Once dressed in my navy blue suit with pale blue shirt and burgundy tie, I took Taylor's hands in mine, pulling him towards me. "Relax."
"I'm so nervous." Tell me something I didn't know. But I wouldn't have said it. Instead I pulled him to me and kissed him, taking long, slow, drugging tastes of him until his tension melted and he clung my shoulders. When he was loose and limber in my arms, I pulled back and kissed his forehead.
"Come on, bacon. Let's go downstairs. We can do this. We've proven we can get through anything."
"With you, I can do this."
"I know you can."
When Sean popped his head back in the room, looking frustrated, Taylor and I moved apart and let Sean come all the way in. "What's the matter, Sean?"
"How do you tie a stupid tie?"
Taylor laughed as he walked up to Sean and undid the bad knot he had attempted then competently tied his tie and tucked it into his jacket. "You look great, Sean."
I leaned down to Sean and whispered in his ear. "Who do you think tied mine?"

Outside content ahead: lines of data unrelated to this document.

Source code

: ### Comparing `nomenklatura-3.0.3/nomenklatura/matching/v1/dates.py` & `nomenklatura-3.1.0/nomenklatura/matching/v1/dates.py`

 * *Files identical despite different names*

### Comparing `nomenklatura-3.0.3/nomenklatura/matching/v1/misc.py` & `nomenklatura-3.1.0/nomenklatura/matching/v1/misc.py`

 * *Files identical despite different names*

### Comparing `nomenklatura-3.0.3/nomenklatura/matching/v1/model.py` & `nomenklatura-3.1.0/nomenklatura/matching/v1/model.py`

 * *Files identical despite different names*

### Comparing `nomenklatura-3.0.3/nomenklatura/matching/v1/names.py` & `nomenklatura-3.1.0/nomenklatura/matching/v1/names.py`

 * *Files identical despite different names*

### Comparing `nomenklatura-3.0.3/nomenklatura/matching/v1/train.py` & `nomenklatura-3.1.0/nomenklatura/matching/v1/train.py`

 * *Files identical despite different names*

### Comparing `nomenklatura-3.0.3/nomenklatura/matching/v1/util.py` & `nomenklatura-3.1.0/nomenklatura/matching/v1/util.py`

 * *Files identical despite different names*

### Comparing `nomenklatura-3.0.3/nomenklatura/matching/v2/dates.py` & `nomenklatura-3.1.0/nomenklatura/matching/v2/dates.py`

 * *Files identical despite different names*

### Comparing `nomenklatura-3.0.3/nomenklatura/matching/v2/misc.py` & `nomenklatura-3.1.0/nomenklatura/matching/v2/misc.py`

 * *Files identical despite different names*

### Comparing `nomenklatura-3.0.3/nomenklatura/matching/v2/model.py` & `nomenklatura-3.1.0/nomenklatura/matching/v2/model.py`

Sean laughed and then we headed downstairs. Everyone from earlier was there along with a few extra editions that I was introduced to, but would probably never remember their names. The children were ushered into the den where they had their own table set up and the adults communed around the large dining room table. Then the doorbell rang. Taylor's mom and dad. Each gong of the bell seemed to grow more ominous with each knell. I breathed in deeply, gearing myself for the ordeal to come.

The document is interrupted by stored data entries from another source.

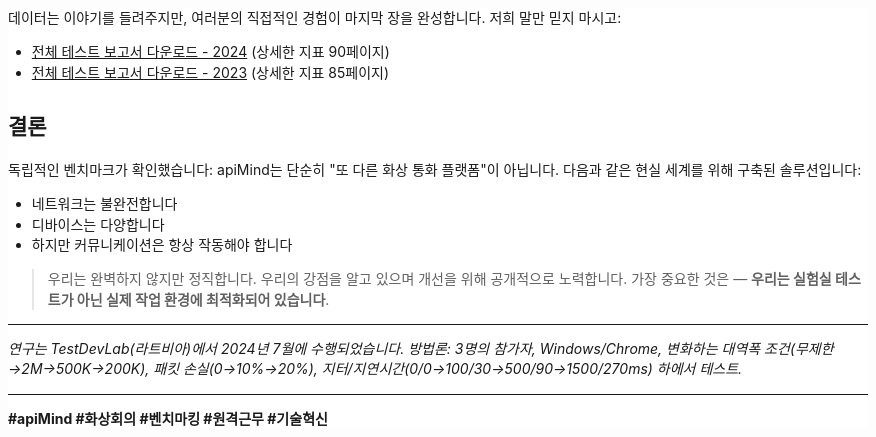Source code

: 데이터는 이야기를 들려주지만, 여러분의 직접적인 경험이 마지막 장을 완성합니다. 저희 말만 믿지 마시고:

- [전체 테스트 보고서 다운로드 - 2024](/Presentation-TDL-2024.pdf) (상세한 지표 90페이지)
- [전체 테스트 보고서 다운로드 - 2023](/Presentation-TDL-2023.pdf) (상세한 지표 85페이지)

## 결론

독립적인 벤치마크가 확인했습니다: apiMind는 단순히 "또 다른 화상 통화 플랫폼"이 아닙니다. 다음과 같은 현실 세계를 위해 구축된 솔루션입니다:

- 네트워크는 불완전합니다
- 디바이스는 다양합니다
- 하지만 커뮤니케이션은 항상 작동해야 합니다

> 우리는 완벽하지 않지만 정직합니다. 우리의 강점을 알고 있으며 개선을 위해 공개적으로 노력합니다. 가장 중요한 것은 — **우리는 실험실 테스트가 아닌 실제 작업 환경에 최적화되어 있습니다**.

---

_연구는 TestDevLab(라트비아)에서 2024년 7월에 수행되었습니다. 방법론: 3명의 참가자, Windows/Chrome, 변화하는 대역폭 조건(무제한→2M→500K→200K), 패킷 손실(0→10%→20%), 지터/지연시간(0/0→100/30→500/90→1500/270ms) 하에서 테스트._

---

**#apiMind #화상회의 #벤치마킹 #원격근무 #기술혁신**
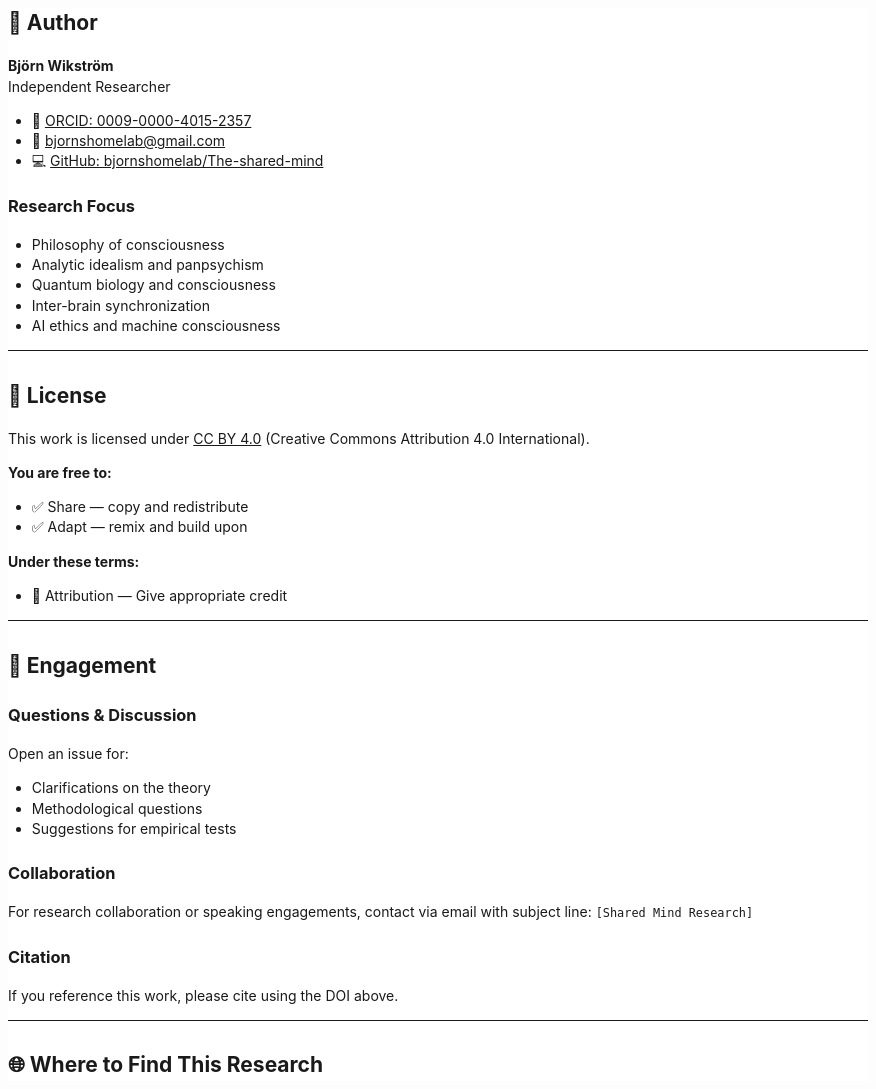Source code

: ## 👤 Author

**Björn Wikström**  
Independent Researcher

- 🔗 [ORCID: 0009-0000-4015-2357](https://orcid.org/0009-0000-4015-2357)
- 📧 bjornshomelab@gmail.com
- 💻 [GitHub: bjornshomelab/The-shared-mind](https://github.com/bjornshomelab/The-shared-mind)

### Research Focus
- Philosophy of consciousness
- Analytic idealism and panpsychism  
- Quantum biology and consciousness
- Inter-brain synchronization
- AI ethics and machine consciousness

---

## 📜 License

This work is licensed under [CC BY 4.0](LICENSE) (Creative Commons Attribution 4.0 International).

**You are free to:**
- ✅ Share — copy and redistribute
- ✅ Adapt — remix and build upon

**Under these terms:**
- 📝 Attribution — Give appropriate credit

---

## 🤝 Engagement

### Questions & Discussion
Open an issue for:
- Clarifications on the theory
- Methodological questions
- Suggestions for empirical tests

### Collaboration
For research collaboration or speaking engagements, contact via email with subject line: `[Shared Mind Research]`

### Citation
If you reference this work, please cite using the DOI above.

---

## 🌐 Where to Find This Research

I took Taylor's hand and led him into the living room, where we could have a semi-private meeting. I recognized Katherine immediately. "Merry Christmas, Katherine."
She moved away from the taller man standing beside her, Taylor's father, and came up to us, hugging Taylor and kissing my cheek. "Merry Christmas, both of you. Andrew, I'd like you to meet my husband, Martin."
I stuck out my hand. "Pleased to meet you."
At that moment, I knew what dog shit on the bottom of a shoe felt like. I slowly lowered my hand as Katherine grabbed her husband's arm and pulled him aside, speaking quickly and animatedly at him. I leaned down and whispered in Taylor's ear, "Thank God, Sean's in the dining room." Quoting from one of the many movies I saw on Turner Classics while I was in my insomnia nightmare phase, I whispered again, "Fasten your seatbelts. It's going to be a bumpy night."